Every time you get behind the wheel of a car, you assume the potential risk of a collision. You may not think about it, but there is always danger when operating a multiple-ton vehicle. Taking that risk for granted can cause people to make questionable decisions while at the wheel. Of course, you are not the only one that the vehicle you drive endangers.
Anyone with whom you cross paths, from other drivers to pedestrians and cyclists, can also wind up injured or even dead as a result of poor decisions at the wheel. If you drove in a dangerous manner and caused a crash that resulted in the death of another person, it is possible that the State of Florida will charge you with vehicular homicide.
What is the definition of vehicular homicide in Florida?
Every state has its own definition for crimes and legal terms. Florida has a relatively broad definition for vehicular homicide. Specifically, while most states will charge someone with vehicular homicide if another person dies because of how someone else uses a motor vehicle, Florida also includes unborn children in the definition of vehicular homicide.

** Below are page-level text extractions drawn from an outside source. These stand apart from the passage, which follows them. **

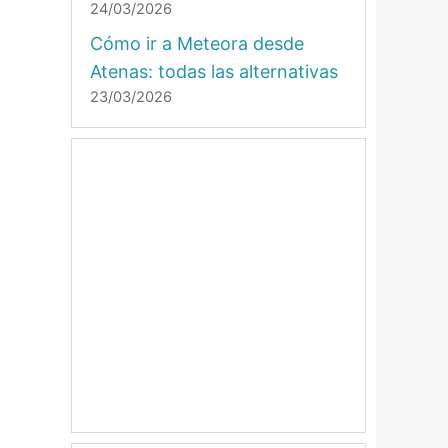
24/03/2026
Cómo ir a Meteora desde
Atenas: todas las alternativas
23/03/2026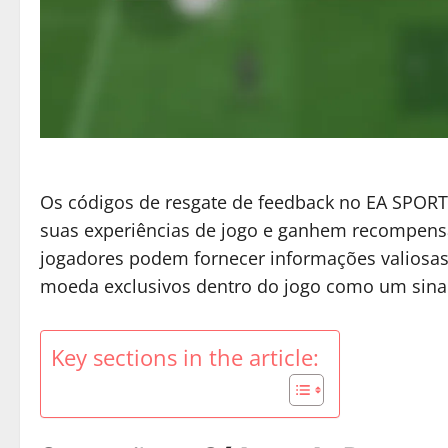
Os códigos de resgate de feedback no EA SPORT
suas experiências de jogo e ganhem recompensas
jogadores podem fornecer informações valiosas
moeda exclusivos dentro do jogo como um sinal
Key sections in the article: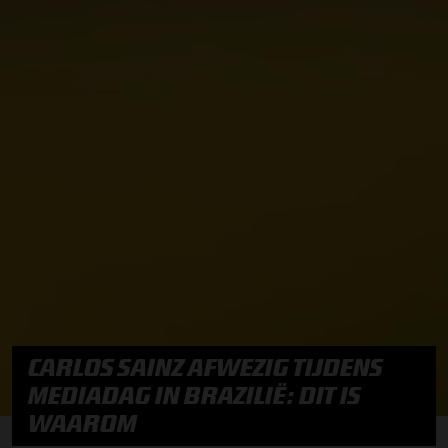
CARLOS SAINZ AFWEZIG TIJDENS
MEDIADAG IN BRAZILIË: DIT IS
WAAROM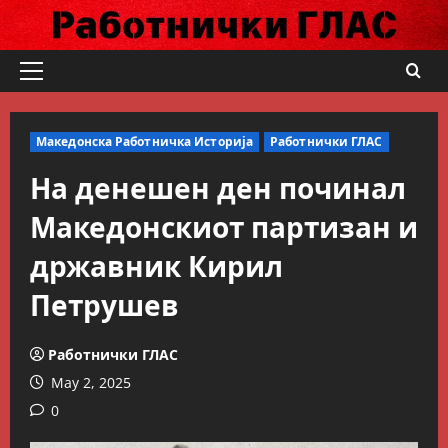
Skip
to
content
Primary
Menu
Македонска Работничка Историја
Работнички ГЛАС
На денешен ден починал
Македонскиот партизан и
државник Кирил
Петрушев
Работнички ГЛАС
May 2, 2025
0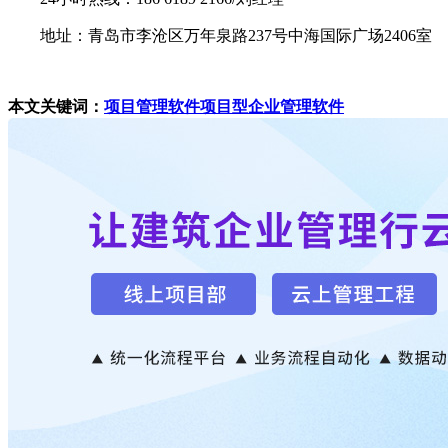
地址：青岛市李沧区万年泉路237号中海国际广场2406室
本文关键词：
项目管理软件
项目型企业管理软件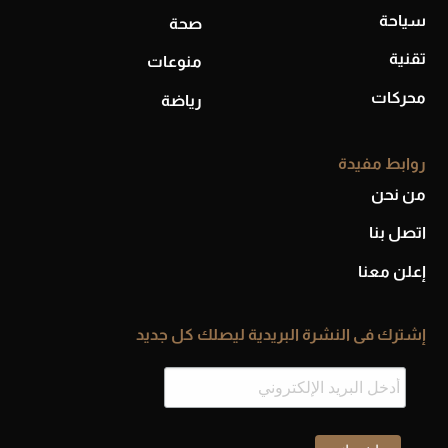
سياحة
صحة
تقنية
منوعات
محركات
رياضة
روابط مفيدة
من نحن
اتصل بنا
إعلن معنا
إشترك فى النشرة البريدية ليصلك كل جديد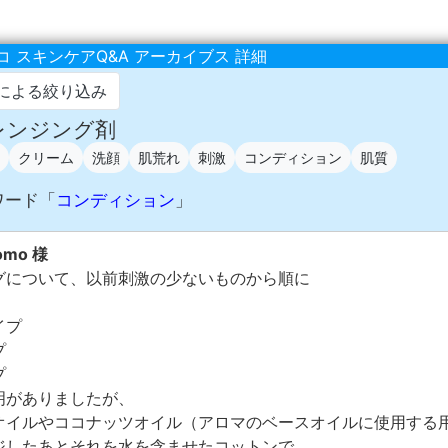
 スキンケアQ&A アーカイブス 詳細
による絞り込み
クレンジング剤
クリーム
洗顔
肌荒れ
刺激
コンディション
肌質
ワード「
コンディション
」
omo 様
グについて、以前刺激の少ないものから順に
イプ
プ
プ
明がありましたが、
オイルやココナッツオイル（アロマのベースオイルに使用する
ジしたあとそれを水を含ませたコットンで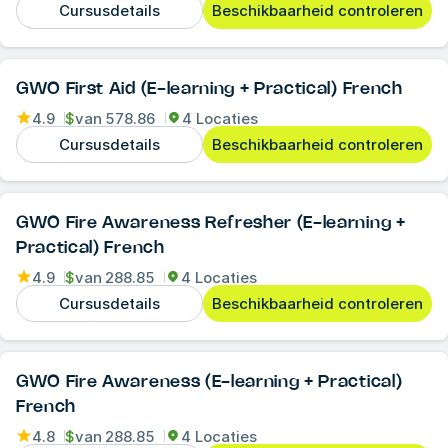
Cursusdetails
Beschikbaarheid controleren
GWO First Aid (E-learning + Practical) French
4.9
$
van
578.86
4 Locaties
Cursusdetails
Beschikbaarheid controleren
GWO Fire Awareness Refresher (E-learning +
Practical) French
4.9
$
van
288.85
4 Locaties
Cursusdetails
Beschikbaarheid controleren
GWO Fire Awareness (E-learning + Practical)
French
4.8
$
van
288.85
4 Locaties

Even if everyone walks away from the accident seemingly unhurt, if a pregnant mother involved in a crash loses her child, Florida will consider vehicular homicide charges. It is also important to understand that the damages people suffer in a car accident may not fully manifest immediately. Someone could appear okay while leaving the scene of the accident, only to later die as a result of abdominal injuries or internal bleeding.
Not every fatal crash will result in vehicular homicide charges. The law requires that the driver who causes the crash must have been driving in a reckless manner they knew could endanger others. Traveling at incredibly high speeds, driving while drunk or going the wrong way on a one-direction road could all provide grounds for a vehicular homicide charge after a deadly crash.
What penalties does vehicular homicide carry?
Anyone who pleads guilty or gets convicted of vehicular homicide will face either second- or first-degree felony charges. Second degree felonies can result in up to 15 years in prison, 15 years of probation and a fine of up to $10,000. First-degree felony charges can mean 30 years in prison, 30 years of probation and a $10,000 fine.
Thankfully, anyone charged with vehicular homicide or similarly serious offenses has the right to a criminal defense. Depending on the circumstances of the accident, there may be many defense options available. Reviewing the evidence gathered by law enforcement about the deadly accident can help you determine the best strategy to develop in your particular case.